=== Source information ===
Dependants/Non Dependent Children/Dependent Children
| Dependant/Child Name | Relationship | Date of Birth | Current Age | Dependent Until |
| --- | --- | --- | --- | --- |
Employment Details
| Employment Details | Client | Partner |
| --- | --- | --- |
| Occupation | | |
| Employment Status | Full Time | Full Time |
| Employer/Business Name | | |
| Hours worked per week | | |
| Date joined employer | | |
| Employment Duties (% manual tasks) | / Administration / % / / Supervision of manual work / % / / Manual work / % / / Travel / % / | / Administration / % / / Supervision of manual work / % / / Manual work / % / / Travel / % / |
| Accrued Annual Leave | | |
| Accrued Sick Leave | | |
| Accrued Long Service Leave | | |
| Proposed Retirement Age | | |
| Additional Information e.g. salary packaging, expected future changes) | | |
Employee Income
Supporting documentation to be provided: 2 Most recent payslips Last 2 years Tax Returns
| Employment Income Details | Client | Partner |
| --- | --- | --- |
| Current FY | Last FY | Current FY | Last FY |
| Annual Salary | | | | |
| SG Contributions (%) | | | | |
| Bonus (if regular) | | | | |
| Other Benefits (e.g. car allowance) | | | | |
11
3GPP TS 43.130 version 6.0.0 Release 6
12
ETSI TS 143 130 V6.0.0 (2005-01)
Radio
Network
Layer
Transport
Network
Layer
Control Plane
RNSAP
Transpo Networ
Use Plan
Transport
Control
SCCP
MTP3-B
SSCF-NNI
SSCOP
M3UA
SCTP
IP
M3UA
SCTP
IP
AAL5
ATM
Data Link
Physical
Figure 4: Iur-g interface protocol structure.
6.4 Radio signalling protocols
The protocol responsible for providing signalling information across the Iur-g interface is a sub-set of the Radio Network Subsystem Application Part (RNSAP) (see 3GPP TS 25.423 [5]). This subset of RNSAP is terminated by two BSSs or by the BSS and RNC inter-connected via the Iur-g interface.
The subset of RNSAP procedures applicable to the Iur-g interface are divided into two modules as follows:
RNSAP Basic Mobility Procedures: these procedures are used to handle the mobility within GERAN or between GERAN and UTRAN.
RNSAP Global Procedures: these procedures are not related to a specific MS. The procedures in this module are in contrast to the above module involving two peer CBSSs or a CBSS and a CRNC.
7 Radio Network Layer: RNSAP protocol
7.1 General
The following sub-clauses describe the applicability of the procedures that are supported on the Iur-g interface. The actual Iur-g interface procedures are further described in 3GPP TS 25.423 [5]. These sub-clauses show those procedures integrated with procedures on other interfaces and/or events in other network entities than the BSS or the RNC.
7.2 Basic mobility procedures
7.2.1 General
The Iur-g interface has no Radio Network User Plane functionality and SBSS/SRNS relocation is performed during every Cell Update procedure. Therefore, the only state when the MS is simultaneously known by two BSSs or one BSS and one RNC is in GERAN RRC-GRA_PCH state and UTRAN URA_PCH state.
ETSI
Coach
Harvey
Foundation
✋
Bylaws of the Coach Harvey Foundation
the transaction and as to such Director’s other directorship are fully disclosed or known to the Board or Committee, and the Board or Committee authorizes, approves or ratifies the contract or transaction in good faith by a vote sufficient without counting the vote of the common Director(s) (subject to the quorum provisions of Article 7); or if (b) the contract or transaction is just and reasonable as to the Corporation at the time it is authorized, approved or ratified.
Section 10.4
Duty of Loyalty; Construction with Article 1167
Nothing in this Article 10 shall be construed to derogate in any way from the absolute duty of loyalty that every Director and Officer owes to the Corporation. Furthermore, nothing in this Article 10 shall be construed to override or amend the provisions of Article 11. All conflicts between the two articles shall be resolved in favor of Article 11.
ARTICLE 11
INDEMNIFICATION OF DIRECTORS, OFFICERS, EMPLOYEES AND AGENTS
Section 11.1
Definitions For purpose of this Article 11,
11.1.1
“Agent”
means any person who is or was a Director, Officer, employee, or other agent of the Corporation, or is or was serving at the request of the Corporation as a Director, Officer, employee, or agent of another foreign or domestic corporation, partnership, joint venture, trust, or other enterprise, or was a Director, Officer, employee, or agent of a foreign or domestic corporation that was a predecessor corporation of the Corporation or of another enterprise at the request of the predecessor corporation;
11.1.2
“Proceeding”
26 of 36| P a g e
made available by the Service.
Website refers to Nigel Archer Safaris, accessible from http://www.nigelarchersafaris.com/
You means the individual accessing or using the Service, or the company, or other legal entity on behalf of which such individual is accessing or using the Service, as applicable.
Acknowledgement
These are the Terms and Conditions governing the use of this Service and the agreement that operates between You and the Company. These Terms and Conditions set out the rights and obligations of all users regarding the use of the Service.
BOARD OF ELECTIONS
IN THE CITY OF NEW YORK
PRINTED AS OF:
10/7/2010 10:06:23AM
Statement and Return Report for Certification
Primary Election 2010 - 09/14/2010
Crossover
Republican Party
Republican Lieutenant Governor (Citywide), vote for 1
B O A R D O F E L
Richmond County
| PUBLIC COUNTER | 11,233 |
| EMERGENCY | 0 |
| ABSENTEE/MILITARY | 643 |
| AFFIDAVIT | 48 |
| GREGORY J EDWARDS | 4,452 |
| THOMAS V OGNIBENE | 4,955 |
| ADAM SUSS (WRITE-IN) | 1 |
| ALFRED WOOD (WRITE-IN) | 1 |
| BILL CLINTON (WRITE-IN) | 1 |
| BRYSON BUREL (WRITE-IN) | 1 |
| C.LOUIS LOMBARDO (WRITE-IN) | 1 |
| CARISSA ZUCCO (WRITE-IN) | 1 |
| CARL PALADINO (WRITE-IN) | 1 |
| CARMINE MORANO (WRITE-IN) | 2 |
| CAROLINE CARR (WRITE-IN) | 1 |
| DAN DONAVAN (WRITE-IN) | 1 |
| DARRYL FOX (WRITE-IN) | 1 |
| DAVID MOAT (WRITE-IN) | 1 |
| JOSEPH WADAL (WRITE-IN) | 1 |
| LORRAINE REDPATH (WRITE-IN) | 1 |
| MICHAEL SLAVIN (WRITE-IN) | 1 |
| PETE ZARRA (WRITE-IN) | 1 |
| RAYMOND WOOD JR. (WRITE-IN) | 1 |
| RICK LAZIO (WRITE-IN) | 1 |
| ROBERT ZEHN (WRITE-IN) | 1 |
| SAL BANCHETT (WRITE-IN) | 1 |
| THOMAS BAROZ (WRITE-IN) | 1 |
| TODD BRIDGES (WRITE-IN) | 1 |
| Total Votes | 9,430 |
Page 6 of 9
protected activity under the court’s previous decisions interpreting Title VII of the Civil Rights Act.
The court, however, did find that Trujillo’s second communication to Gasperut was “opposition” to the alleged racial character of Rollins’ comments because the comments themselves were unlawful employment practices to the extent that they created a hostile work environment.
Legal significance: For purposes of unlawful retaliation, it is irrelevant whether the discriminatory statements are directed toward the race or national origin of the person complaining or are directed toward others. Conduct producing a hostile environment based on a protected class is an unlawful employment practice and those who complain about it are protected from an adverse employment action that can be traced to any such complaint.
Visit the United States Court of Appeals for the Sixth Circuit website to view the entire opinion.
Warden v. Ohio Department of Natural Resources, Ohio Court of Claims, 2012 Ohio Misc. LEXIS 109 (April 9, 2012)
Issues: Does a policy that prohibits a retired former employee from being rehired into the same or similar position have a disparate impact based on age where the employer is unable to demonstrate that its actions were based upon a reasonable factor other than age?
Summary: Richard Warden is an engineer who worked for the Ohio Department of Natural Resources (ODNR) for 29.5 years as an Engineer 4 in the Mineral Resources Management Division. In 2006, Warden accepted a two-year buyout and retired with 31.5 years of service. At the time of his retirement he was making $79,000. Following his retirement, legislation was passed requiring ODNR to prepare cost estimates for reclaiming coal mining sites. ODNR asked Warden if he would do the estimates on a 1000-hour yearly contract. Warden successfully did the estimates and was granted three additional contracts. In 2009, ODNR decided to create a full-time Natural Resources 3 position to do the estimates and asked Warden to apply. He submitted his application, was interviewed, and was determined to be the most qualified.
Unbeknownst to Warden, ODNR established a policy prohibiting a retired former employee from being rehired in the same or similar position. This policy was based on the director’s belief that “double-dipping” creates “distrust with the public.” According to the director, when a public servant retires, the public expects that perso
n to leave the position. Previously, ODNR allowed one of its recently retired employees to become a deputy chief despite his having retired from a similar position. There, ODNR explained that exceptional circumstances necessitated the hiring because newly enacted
===
- **Aim of the task**
Scan the lines above for "Legal significance: For" and for "Issues: Does a". Repeat exactly the line holding each of them and every line in between.

- **Answer box**
Legal significance: For purposes of unlawful retaliation, it is irrelevant whether the discriminatory statements are directed toward the race or national origin of the person complaining or are directed toward others. Conduct producing a hostile environment based on a protected class is an unlawful employment practice and those who complain about it are protected from an adverse employment action that can be traced to any such complaint.
Visit the United States Court of Appeals for the Sixth Circuit website to view the entire opinion.
Warden v. Ohio Department of Natural Resources, Ohio Court of Claims, 2012 Ohio Misc. LEXIS 109 (April 9, 2012)
Issues: Does a policy that prohibits a retired former employee from being rehired into the same or similar position have a disparate impact based on age where the employer is unable to demonstrate that its actions were based upon a reasonable factor other than age?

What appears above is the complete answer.